I grew up in a place called “Witbank”, a town situated on the Highveld of Mpumalanga, South Africa. A town born from coal exploitation and even renamed on March 3rd 2006 as eMalahleni, meaning “place of coal”. The town has grown since 1890, on one side into a business destination where companies found substantial returns on their investments and on the other side a place where people struggle to breathe. As a child in this town, the hospital became my second home whilst being connected to an oxygen tent. When at home my best buddy was the oxygen tank, which was a more portable solution.

At the age of 5 after suffering years of respiratory related illnesses, I was diagnosed with Rheumatic Fever, imprisoning me to months and months in hospital. The diagnoses of Rheumatic fever is associated with ‘overcrowding, poor sanitation and other conditions that can easily result in the rapid transmission or multiple exposures to strep bacteria’. Now if I think back, these “associations” are really strange environmental factors, as at the time I was living in a privileged home, no over crowding and definitely no poor sanitation. It’s only recently that studies showed that exposure to air pollution in early life may be a contributing factor. Never the less, at the time, we were advised to medicate and move towns and let the coal mines carry on with their profitable endeavors.
Maybe it’s the time that I spend in the hospital whilst watching the other kids play outside that made me feel different, socially awkward and excluded. Maybe it was the frustration of being a child and not having a voice (children should be seen and not heard). Maybe it’s because I witnessed firsthand the rows and rows of kids, like me, confided to their beds that made me care about well-being. Maybe it was just the will to breathe.
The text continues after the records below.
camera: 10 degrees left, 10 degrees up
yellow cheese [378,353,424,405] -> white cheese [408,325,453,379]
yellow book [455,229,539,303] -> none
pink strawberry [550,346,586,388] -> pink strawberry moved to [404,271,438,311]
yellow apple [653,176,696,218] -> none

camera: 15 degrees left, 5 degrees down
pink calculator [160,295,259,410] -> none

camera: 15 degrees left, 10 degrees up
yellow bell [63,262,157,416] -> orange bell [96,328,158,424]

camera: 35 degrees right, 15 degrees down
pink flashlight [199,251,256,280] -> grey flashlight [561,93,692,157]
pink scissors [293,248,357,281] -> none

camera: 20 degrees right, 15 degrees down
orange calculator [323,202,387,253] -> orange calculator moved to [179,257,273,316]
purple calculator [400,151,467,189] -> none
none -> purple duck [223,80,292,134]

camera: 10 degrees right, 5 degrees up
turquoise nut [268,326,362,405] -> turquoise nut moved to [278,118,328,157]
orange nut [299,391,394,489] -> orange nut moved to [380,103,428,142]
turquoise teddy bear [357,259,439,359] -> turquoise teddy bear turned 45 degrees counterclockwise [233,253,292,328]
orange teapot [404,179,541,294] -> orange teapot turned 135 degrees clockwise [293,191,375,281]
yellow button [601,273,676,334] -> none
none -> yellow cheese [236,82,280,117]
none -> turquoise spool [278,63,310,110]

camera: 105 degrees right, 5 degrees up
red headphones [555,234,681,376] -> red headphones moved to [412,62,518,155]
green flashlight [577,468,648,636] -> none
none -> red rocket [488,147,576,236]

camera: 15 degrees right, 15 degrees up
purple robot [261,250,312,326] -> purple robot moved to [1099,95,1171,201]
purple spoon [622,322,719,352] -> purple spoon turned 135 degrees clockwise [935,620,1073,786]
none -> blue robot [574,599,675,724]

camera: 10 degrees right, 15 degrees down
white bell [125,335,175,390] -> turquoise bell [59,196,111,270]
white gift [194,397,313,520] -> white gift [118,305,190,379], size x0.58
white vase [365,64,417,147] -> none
Whatever it was, there are no excuses, in my 45 years on earth I did nothing. I did not speak up, even though I suffered first hand from the chase of economic growth and greed.
I hope through this journal to honor those kids that are speaking up even though society or those in power might attach “labels” to them. These are the kids that are brave, these are the kids that are causing climate panic, these are the kids that will bring those to justice for chasing greed .
Some may say these kids suffer from climate anxiety, I call it climate advocacy.